Exercise instructions →
Report every line below that has the string "plant" in it.

Top of Available records

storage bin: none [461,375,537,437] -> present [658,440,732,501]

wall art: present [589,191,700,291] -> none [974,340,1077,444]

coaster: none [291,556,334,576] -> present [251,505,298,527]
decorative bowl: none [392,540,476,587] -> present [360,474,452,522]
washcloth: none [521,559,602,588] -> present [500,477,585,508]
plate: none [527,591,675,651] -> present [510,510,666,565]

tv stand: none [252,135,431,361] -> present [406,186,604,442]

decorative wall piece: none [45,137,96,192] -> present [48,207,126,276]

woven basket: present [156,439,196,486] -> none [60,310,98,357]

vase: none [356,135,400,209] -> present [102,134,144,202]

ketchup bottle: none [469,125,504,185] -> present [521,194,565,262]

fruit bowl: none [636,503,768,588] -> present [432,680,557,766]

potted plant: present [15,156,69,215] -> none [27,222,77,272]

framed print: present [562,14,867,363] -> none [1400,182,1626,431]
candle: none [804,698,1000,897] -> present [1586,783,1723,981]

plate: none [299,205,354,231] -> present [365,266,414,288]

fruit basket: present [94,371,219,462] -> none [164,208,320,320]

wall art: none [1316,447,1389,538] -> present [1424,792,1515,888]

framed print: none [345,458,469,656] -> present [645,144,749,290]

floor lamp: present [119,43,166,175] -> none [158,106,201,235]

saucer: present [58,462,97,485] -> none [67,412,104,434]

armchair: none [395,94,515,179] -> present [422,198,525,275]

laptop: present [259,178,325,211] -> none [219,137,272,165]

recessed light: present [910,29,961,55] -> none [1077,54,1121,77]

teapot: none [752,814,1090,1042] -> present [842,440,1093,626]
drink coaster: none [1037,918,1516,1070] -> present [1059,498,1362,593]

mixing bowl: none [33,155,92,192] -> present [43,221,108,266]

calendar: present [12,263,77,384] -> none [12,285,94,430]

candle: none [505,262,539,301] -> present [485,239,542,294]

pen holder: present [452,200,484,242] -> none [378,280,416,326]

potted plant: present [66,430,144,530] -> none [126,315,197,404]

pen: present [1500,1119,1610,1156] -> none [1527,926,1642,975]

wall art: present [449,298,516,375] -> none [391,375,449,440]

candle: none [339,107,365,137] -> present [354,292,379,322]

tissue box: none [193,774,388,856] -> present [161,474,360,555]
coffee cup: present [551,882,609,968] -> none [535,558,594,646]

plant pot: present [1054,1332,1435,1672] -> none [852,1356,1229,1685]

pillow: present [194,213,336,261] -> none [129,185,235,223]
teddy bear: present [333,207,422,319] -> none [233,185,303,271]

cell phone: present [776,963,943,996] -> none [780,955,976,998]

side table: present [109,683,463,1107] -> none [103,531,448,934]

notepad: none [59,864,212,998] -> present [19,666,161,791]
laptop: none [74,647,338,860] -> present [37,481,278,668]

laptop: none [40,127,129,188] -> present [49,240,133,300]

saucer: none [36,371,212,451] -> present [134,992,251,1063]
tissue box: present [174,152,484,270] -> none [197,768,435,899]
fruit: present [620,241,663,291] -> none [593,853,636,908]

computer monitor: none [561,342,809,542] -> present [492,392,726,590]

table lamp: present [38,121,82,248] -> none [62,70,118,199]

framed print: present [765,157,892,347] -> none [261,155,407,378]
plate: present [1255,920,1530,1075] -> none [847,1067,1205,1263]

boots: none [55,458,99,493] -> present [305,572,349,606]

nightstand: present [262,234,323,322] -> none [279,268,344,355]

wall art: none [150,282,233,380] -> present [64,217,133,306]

Bottom of Available records

Answer below →
potted plant: present [15,156,69,215] -> none [27,222,77,272]
potted plant: present [66,430,144,530] -> none [126,315,197,404]
plant pot: present [1054,1332,1435,1672] -> none [852,1356,1229,1685]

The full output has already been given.